All of that and more already happened around Saturn with the recently-completed Cassini mission.
Cassini didn’t just learn about the physical and atmospheric properties of Saturn, although it did that spectacularly. It didn’t just image and learn about the rings, although it did that too. What’s most incredible is that we observed changes and transient events that we never would have predicted.
- Saturn exhibited seasonal changes, which corresponded to chemical and color changes around its poles.
- A colossal storm developed on Saturn, encircling the planet and lasting for many months.
- Saturn’s rings were found to have intense vertical structures and to change over time; they’re dynamic and not static, and they’re even in the process of rapidly evaporating.
All of this provided a laboratory to teach us about planet-and-moon formation, and the evolution and composition of the Saturnian atmosphere. And, with Cassini data, we solved old problems and discovered new mysteries about a wide variety of its moons, including the spectacular Iapetus, Titan, and Enceladus, among others.
There’s little doubt we’d want to do the same for Uranus and Neptune. So far, with the exception of the Voyager 2 flyby back in the 1980s — a flyby conducted with 1970s-era technology on board — we’ve only studied these worlds from afar. But there is a tremendous hope for a future mission only a few years from now, as launch windows for missions to Uranus open up.
One of the major, flagship-class missions proposed to NASA’s planetary science decadal survey in 2011 was a Uranus probe and orbiter; it was ranked #3, but in the most recent planetary science decadal, it was ranked as the highest-priority planetary flagship mission. Right now, the target is to launch the mission in 2031, where a Jupiter gravity assist would enable arrival at Uranus in 2044. The science phase, at that point, would last for between 4-and-5 years and would include multiple close flybys of each of Uranus’s 5 major moons, and would study Uranus’s rings and atmosphere as well.

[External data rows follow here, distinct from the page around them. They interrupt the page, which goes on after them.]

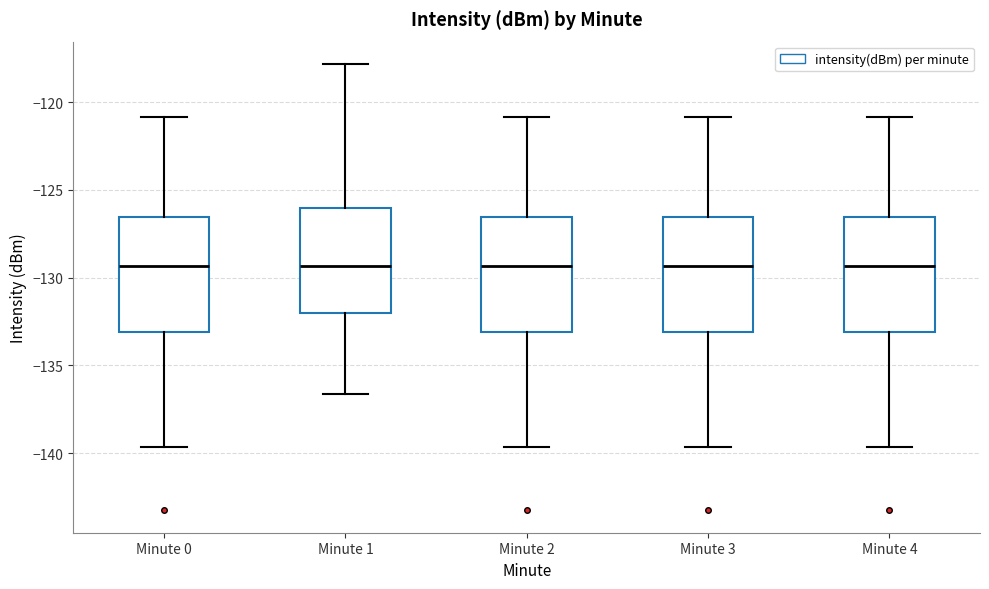

Where is the lower edge of the box for Minute 4 on the y-axis? The values are not printed on the chart, so give them approximately, as read against the axis.

-133.0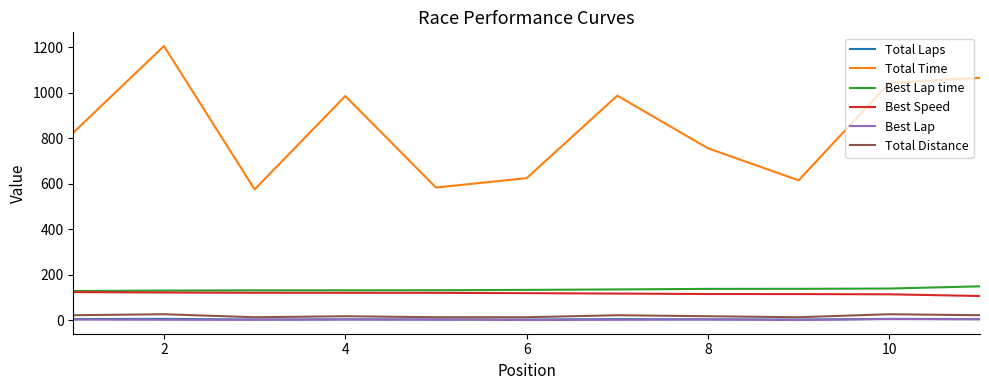

What is the highest value of the Total Time series?

1206.2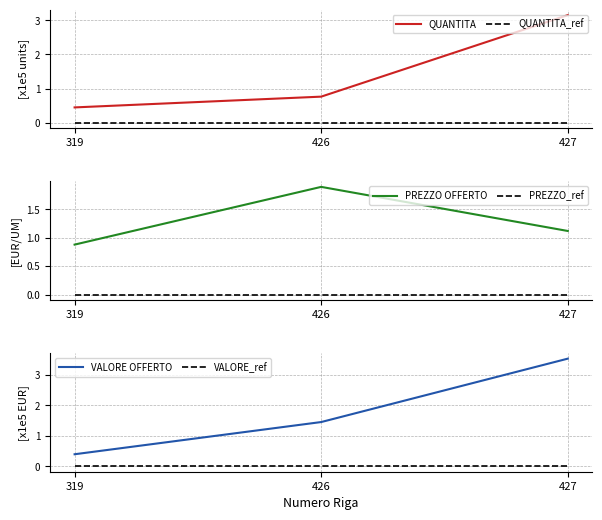

What is the spread (max minus min) of values at 427?

3.5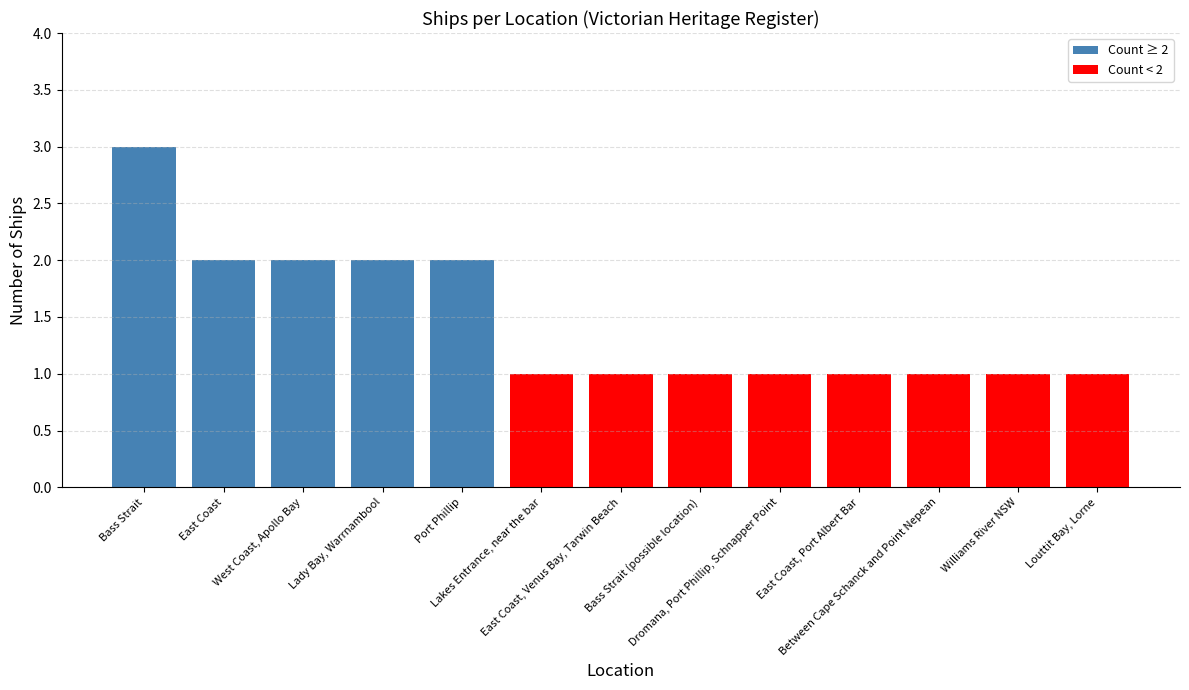

What is the change in value from Lady Bay, Warrnambool to Between Cape Schanck and Point Nepean?

-1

Uranus, as well as its outer neighbor, Neptune, should both have enormous liquid oceans beneath their atmospheres, which an orbiter should be able to discover for certain. The mission could also include an atmospheric probe, with the potential to measure cloud-forming molecules, heat distribution, and how wind speed changes with depth.
Just a little bit of simple math shows us why we’re headed to explore Uranus at just the right time.
- In 1986, Uranus was at solstice, appearing bland and featureless due to the Sun heating one of its poles, not the entire, rapidly rotating planet.
- In 2007, Uranus was at equinox, displaying rapidly evolving atmospheric features and auroral activity.
- In 2028, Uranus will be at solstice once again, where the opposite pole from 1986 faces the Sun, and where it will again become largely featureless in appearance.
- And by the time that this new mission arrives at Uranus, in 2044, it will be close to equinox once again. If the mission survives into its fifth year, in 2049, it will be in great position to monitor the planet’s changes as it reaches equinox: exactly the conditions we’d ideally want to observe.
Neptune and Uranus may look similar to us in terms of mass, temperature, and distance, but they may truly be as different, from one another and also from the other gas giant planets, as Earth is from Venus. There’s only so much we can do with telescopes from afar; to take the next step in understanding the objects in our Solar System, there’s no substitute for a thorough, up-close examination.